Niet alleen de sport op zich doet ons vandaag de dag vreemd aan, ook de manier waarop de wedstrijden georganiseerd werden, doet vreemd aan. Er waren om te beginnen geen classificatiewedstrijden. Wie mee wilde doen, kon zich inschrijven door een vergoeding te betalen. Voor de eerste ronde wedstrijden, onder de naam Grand Prix du Centenaire was dat een vergoeding van 20 franc. Meedoen aan de tweede ronde, de Grand Prix de l'Exposition universelle de 1900 was duurder: 200 Franc.
Tijdens de wedstrijden werden één voor één duiven losgelaten en de lucht in gejaagd. Vervolgens werden die duiven door de deelnemers uit de lucht geschoten. Wie twee duiven miste, lag uit de competitie. Wie tegen die tijd de meeste duiven had neergeschoten, won.
Tijdens de eerste ronde wedstrijden, waaraan 166 schutters deelnamen, ging de Australiër Donald Mackintosh er met het goud vandoor door 22 vogels uit de lucht te schieten voordat hij zijn tweede schot miste.
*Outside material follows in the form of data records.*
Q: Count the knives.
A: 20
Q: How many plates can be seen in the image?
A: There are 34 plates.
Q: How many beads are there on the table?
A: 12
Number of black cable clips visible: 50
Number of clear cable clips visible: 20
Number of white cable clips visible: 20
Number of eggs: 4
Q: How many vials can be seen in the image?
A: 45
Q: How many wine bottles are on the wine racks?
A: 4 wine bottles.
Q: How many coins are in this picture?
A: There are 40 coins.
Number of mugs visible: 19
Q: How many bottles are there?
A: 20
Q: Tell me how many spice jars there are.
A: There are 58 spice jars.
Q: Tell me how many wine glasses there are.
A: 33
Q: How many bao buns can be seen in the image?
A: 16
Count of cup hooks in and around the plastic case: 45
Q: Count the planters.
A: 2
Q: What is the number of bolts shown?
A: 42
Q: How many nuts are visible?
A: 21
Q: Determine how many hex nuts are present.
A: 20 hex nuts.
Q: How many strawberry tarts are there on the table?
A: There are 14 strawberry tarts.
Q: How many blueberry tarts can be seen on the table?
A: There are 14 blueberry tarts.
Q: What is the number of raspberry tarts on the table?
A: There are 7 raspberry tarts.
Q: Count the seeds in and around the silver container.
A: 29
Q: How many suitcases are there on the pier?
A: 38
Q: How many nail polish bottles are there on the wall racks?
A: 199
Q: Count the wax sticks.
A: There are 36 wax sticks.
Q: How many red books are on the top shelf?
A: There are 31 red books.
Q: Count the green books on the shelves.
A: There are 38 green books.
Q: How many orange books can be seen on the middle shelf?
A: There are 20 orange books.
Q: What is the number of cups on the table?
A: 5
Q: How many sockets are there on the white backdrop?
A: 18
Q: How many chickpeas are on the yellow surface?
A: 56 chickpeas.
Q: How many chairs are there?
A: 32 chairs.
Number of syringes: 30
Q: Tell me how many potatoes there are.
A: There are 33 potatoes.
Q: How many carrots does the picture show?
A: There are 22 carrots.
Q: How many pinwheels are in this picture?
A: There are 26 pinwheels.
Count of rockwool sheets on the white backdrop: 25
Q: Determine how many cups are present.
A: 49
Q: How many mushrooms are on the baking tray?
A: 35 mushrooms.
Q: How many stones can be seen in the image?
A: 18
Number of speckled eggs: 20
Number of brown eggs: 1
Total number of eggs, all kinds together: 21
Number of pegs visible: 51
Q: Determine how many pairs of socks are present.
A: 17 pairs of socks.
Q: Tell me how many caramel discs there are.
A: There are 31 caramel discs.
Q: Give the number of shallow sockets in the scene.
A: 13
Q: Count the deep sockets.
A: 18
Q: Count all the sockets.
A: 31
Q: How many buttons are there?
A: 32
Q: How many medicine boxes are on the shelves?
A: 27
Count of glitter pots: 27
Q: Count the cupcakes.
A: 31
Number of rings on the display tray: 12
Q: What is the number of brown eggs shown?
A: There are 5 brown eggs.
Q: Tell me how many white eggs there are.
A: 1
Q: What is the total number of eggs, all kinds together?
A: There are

De tweede ronde was de Belg Léon de Lunden de winnaar, hij schoot 21 vogels neer. Mackintosh schoot in die ronde 18 vogels neer. Bij elkaar opgeteld legden bijna driehonderd duiven het loodje.
Olympische Status?
De wedstrijden vonden plaats in een periode dat het IOC nog geen keiharde lijst met criteria had waarmee de Olympische status van een sport werd vastgesteld. Dat heeft er, samen met de organisatorische chaos van de Spelen in 1900, toe geleid dat het eigenlijk altijd onduidelijk is geweest wat nou precies de status was van het duivenschieten. In 1912 werd door het IOC een poging gedaan om te bepalen welke sporten tijdens de Spelen van 1900 nou wel en geen Olympische status hadden. Maar meer dan een eeuw later discussiëren historici nog steeds over de geldigheid van de lijsten die uit 1912 bewaard zijn gebleven. Dat er tijdens de Olympische spelen van 1900 ook nog eens twee wedstrijden in het duiven schieten waren, maakt het allemaal niet duidelijker. De winnaars van de twee wedstrijden staan tot op heden niet in de officiële registers van het IOC, al was daar in het geval van de Australiër Mackintosh tot in de jaren ’80 discussie over.
Het was de eerste en laatste keer dat er tijdens de Olympische Spelen op levende duiven werd geschoten. Hoewel de Amerikaanse sportkrant nog beschreef hoe Mackintosh tijdens de eerste wedstrijd zijn duiven ‘in splendid style’ neerschoot, kon het publiek naar verluidt het aanzicht van duiven die bloedend uit de lucht dwarrelden, toch wat minder waarderen. Daarnaast roerden dierenwelzijnsorganisaties zich. Mede door de ophef, die ook buien het Olympische circuit steeds groter werd, was het duiven schieten in 1904, bij de Spelen in St. Louis in de Verenigde Staten geen deel meer van het Olympische programma. De ophef over het schieten op de levende duiven, leidde ook tot de doorbraak van het kleiduivenschieten.